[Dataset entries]
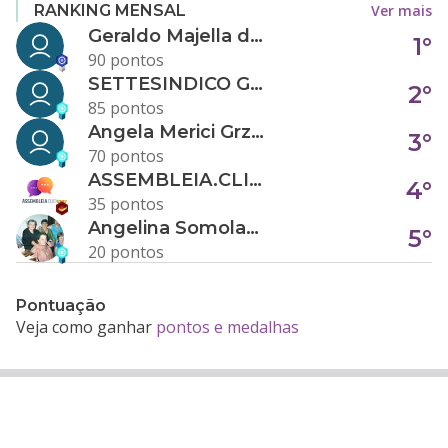
Ver mais
RANKING MENSAL
Geraldo Majella da Silva
1°
90 pontos
SETTESINDICO GOVERNANÇA CONDOMINIAL
2°
85 pontos
Angela Merici Grzybowski
3°
70 pontos
ASSEMBLEIA.CLICK
4°
35 pontos
Angelina Somolanji R. Oliveira
5°
20 pontos
Pontuação
Veja como ganhar
pontos e medalhas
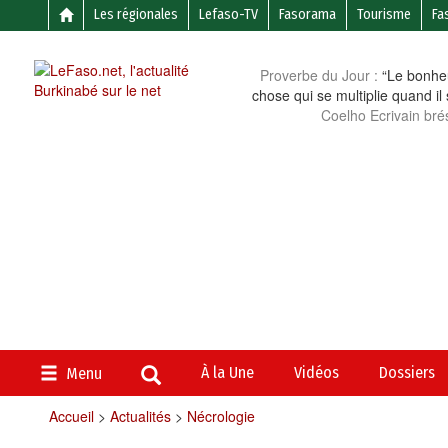
Les régionales
Lefaso-TV
Fasorama
Tourisme
Fa
Proverbe du Jour :
“Le bonheu
chose qui se multiplie quand il
Coelho Ecrivain brés
À la Une
Vidéos
Dossiers
Menu
Accueil
>
Actualités
>
Nécrologie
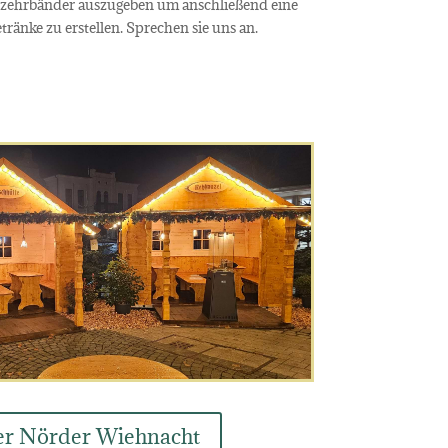
erzehrbänder auszugeben um anschließend eine
änke zu erstellen. Sprechen sie uns an.
r Nörder Wiehnacht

_How to complete this task:_ Convert the text lines of all the rows above into a JSON list of strings, one string per line, skipping any blank lines. Leave the pictures out of the answer.

_Response area:_
[
  "Ver mais",
  "RANKING MENSAL",
  "Geraldo Majella da Silva",
  "1°",
  "90 pontos",
  "SETTESINDICO GOVERNANÇA CONDOMINIAL",
  "2°",
  "85 pontos",
  "Angela Merici Grzybowski",
  "3°",
  "70 pontos",
  "ASSEMBLEIA.CLICK",
  "4°",
  "35 pontos",
  "Angelina Somolanji R. Oliveira",
  "5°",
  "20 pontos",
  "Pontuação",
  "Veja como ganhar",
  "pontos e medalhas",
  "Les régionales",
  "Lefaso-TV",
  "Fasorama",
  "Tourisme",
  "Fa",
  "Proverbe du Jour :",
  "“Le bonheu",
  "chose qui se multiplie quand il",
  "Coelho Ecrivain brés",
  "À la Une",
  "Vidéos",
  "Dossiers",
  "Menu",
  "Accueil",
  ">",
  "Actualités",
  ">",
  "Nécrologie",
  "erzehrbänder auszugeben um anschließend eine",
  "änke zu erstellen. Sprechen sie uns an.",
  "r Nörder Wiehnacht"
]